Medical marijuana cards go digital starting in December

Arizona Department of Health Services will roll out technological advancements for card holders

In a world of ever-evolving technological advancements, ASU students with medical marijuana cards can go digital before they go green. 

On Dec. 1, Arizona residents with medical marijuana cards will have electronic access to their card. In an effort from the Arizona Department of Health Services to increase patient access to medication, the digital cards will eventually phase out the physical copies. 

After Dec. 1, all medical marijuana cards that are reported stolen will be canceled and replaced with an emailed PDF version.

The switch is a response to a law that passed in June that requires ADHS to provide digital cards.
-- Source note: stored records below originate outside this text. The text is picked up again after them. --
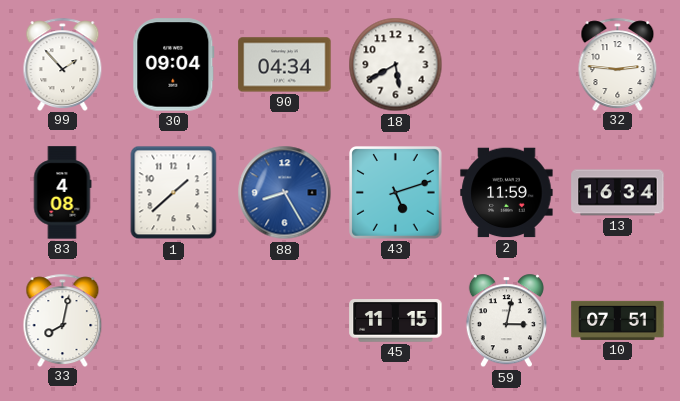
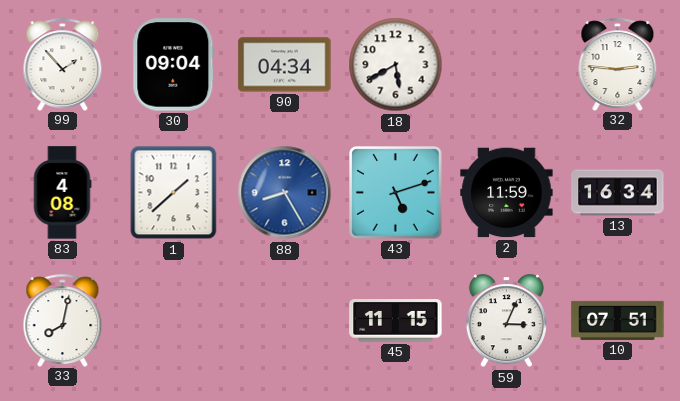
59: 3:02 -> 3:04
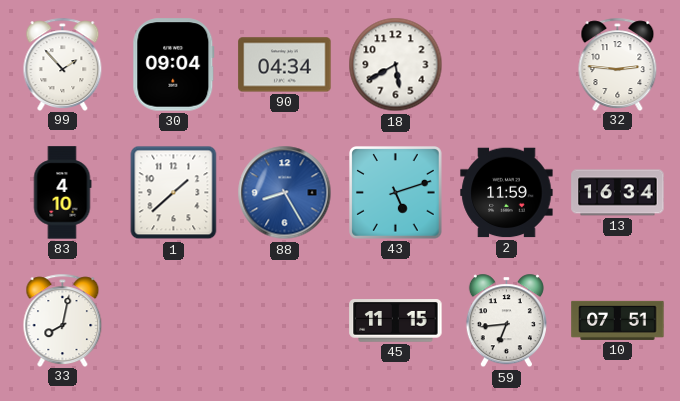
83: 4:08 -> 4:10
59: 3:04 -> 6:44
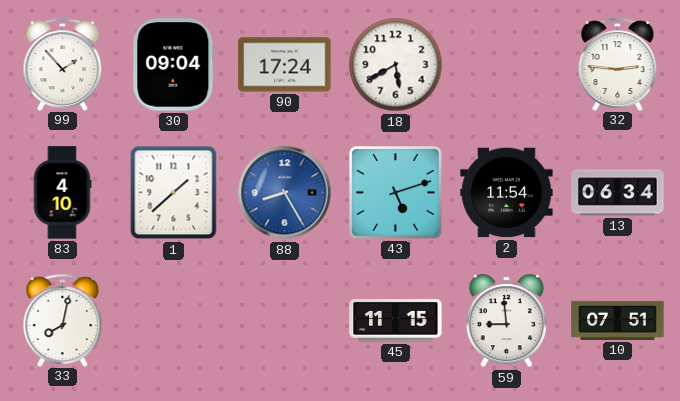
90: 04:34 -> 17:24
2: 11:59 -> 11:54
13: 16:34 -> 06:34
59: 6:44 -> 8:59
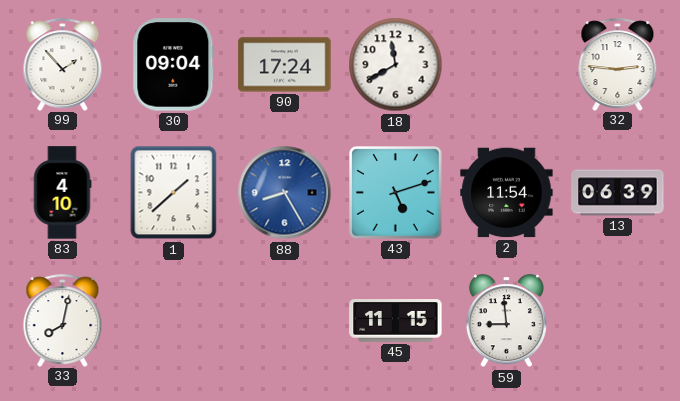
18: 5:40 -> 11:40
13: 06:34 -> 06:39
10: 07:51 -> none
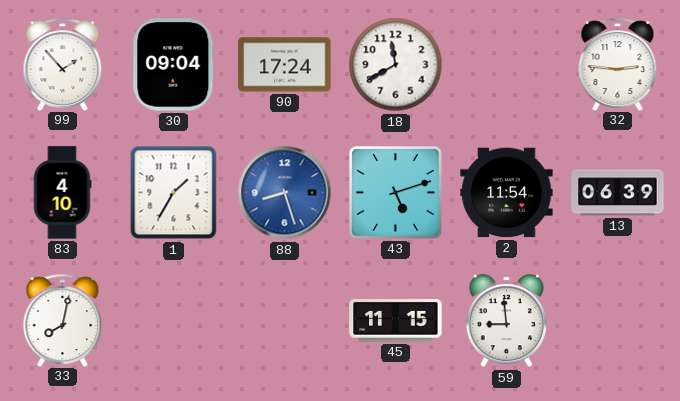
1: 1:38 -> 1:35
88: 8:25 -> 8:27
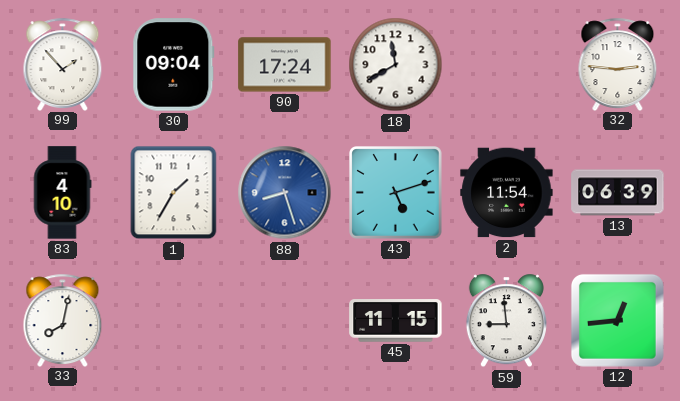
12: none -> 12:44
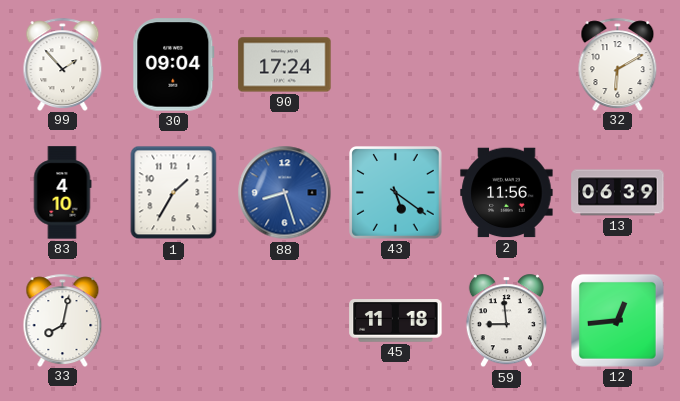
18: 11:40 -> none
32: 2:46 -> 6:10
43: 5:12 -> 5:21
2: 11:54 -> 11:56
45: 11:15 -> 11:18
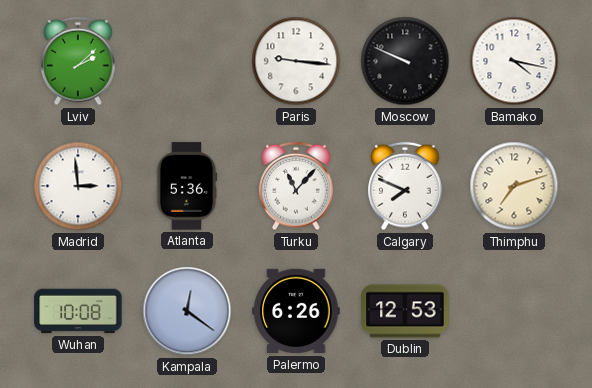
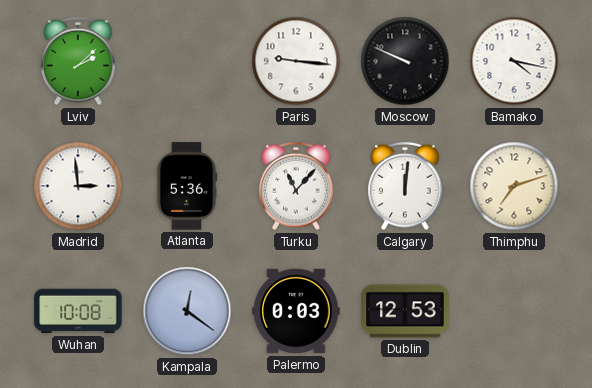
Calgary: 7:49 -> 12:01
Palermo: 6:26 -> 0:03
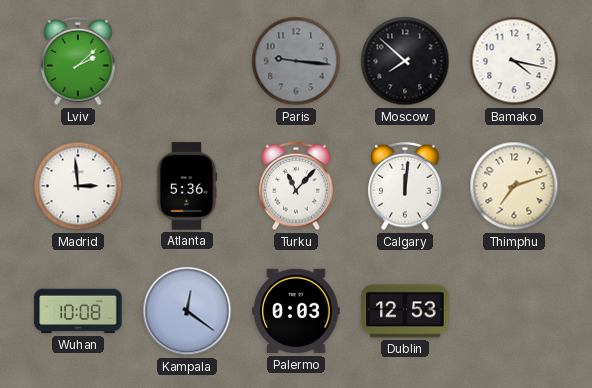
Paris dial: white -> grey
Moscow: 9:49 -> 7:52
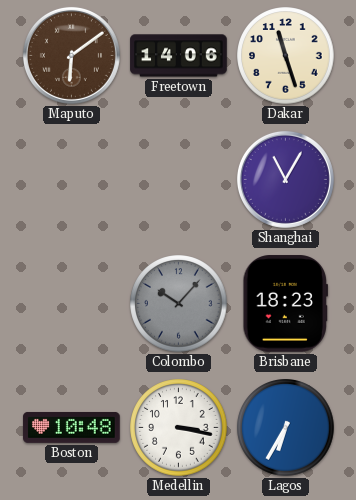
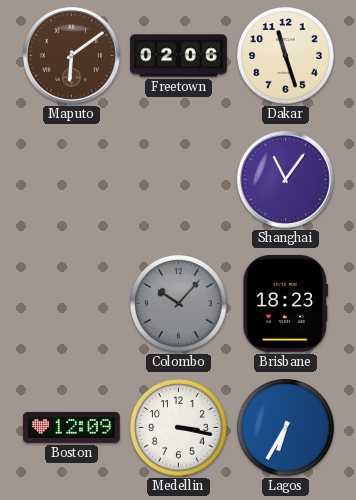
Freetown: 14:06 -> 02:06
Shanghai: 11:05 -> 11:06
Boston: 10:48 -> 12:09
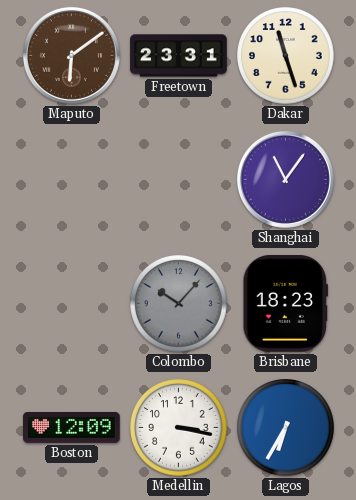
Freetown: 02:06 -> 23:31
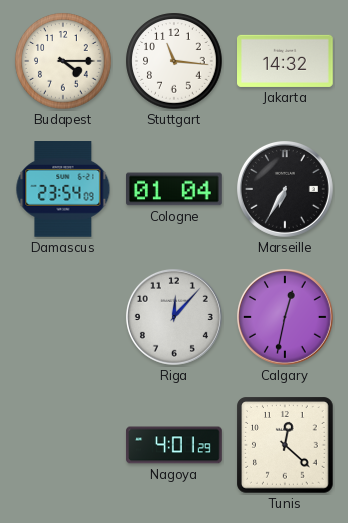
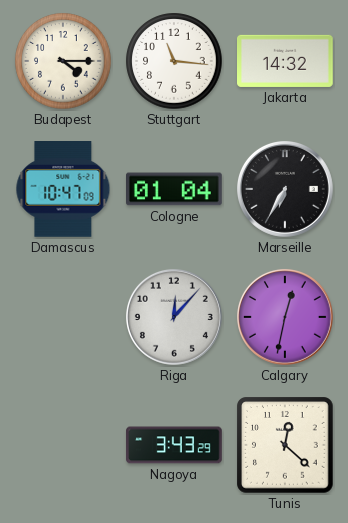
Damascus: 23:54 -> 10:47
Nagoya: 4:01 -> 3:43
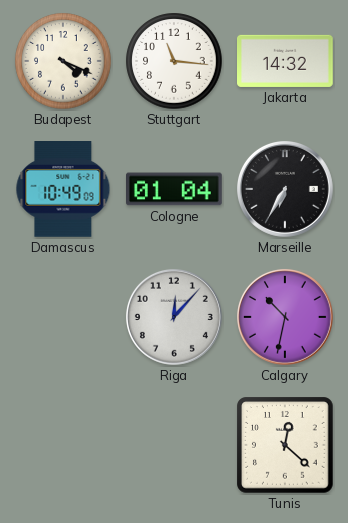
Budapest: 4:15 -> 4:19
Damascus: 10:47 -> 10:49
Calgary: 12:32 -> 10:32
Nagoya: 3:43 -> none
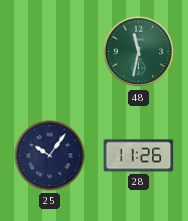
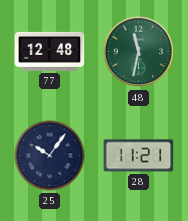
77: none -> 12:48
28: 11:26 -> 11:21
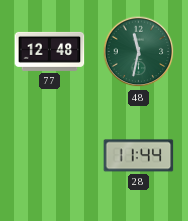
25: 10:06 -> none
28: 11:21 -> 11:44
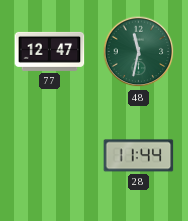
77: 12:48 -> 12:47
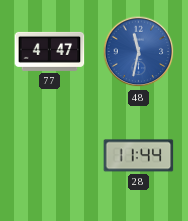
77: 12:47 -> 4:47
48 dial: green -> blue
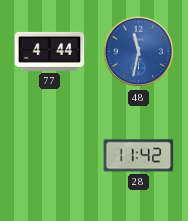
77: 4:47 -> 4:44
28: 11:44 -> 11:42
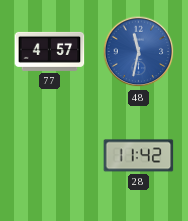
77: 4:44 -> 4:57
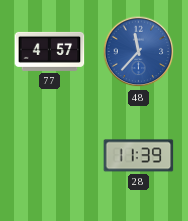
48: 11:32 -> 11:37
28: 11:42 -> 11:39
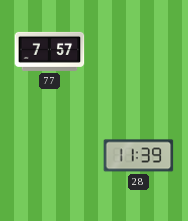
77: 4:57 -> 7:57
48: 11:37 -> none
The current physical cards will be gradually phased out.

Colby Bower, an assistant director at ADHS, said the electronic PDF will change Arizona’s medical marijuana climate in multiple ways. 

“What we really want this to do for patients is increase security and decrease the delay for patients to get their medication,” Bower said. 

Bower said the switch to digital could mean less spending and potential for human error for the department. Because all cards are mailed to recipients, human error can occur anywhere from writing the address to delivering the package.

He said ADHS spends more than $1 million per year on ink and printing supplies. 

Bower asked all medical marijuana card owners to ensure their on file email address is correct as they make the switch.

Going digital, Bower said, could greatly eliminate a lot of potential errors and make the process more secure. However, Bower said there is still work to do when modernizing medical marijuana in Arizona. 

“This is phase one and though it may not be the most elegant solution, we’ll be rolling out more advancements early spring,” Bower said. 

He said those advancements include making a patient portal where medical marijuana users could have a one-stop resource to access their information. 

Joe Aguilera III, a sophomore studying graphic information technology who has a medical marijuana card, said there are online resources that act as a patient portal, but he would appreciate a more official version from ADHS. He also said having more formal resources could reduce the stigma behind having a medical marijuana card. 

“To some people, it’s a really big deal and they don’t want to talk about it,” he said. “When you’re legally allowed to do something other people can’t, having an official portal and digital access to a card makes it feel more secure.”

Although technological advancements will greatly impact card-holders, it could also change the ways dispensaries interact with customers. 

Eva Sigersted, a patient educator at TruMed Dispensary, said an electronic card could make it easier to find patient information. 

“After years of working with patients, it’s always tough to see someone who has lost their card and you legally can’t do anything to get them their medication,” Sigersted said.

TruMed Dispensary is one of the closest dispensaries to the Tempe campus

Once a card has been lost or reported stolen and deactivated it cannot be used, even if it is found at a later date. She said she hopes the digital cards eliminate those situations, especially because patients have to pay a fee to get a replacement card. 

“I hope the digital switch will make things easier for the dispensaries and the patients,” Sigersted said.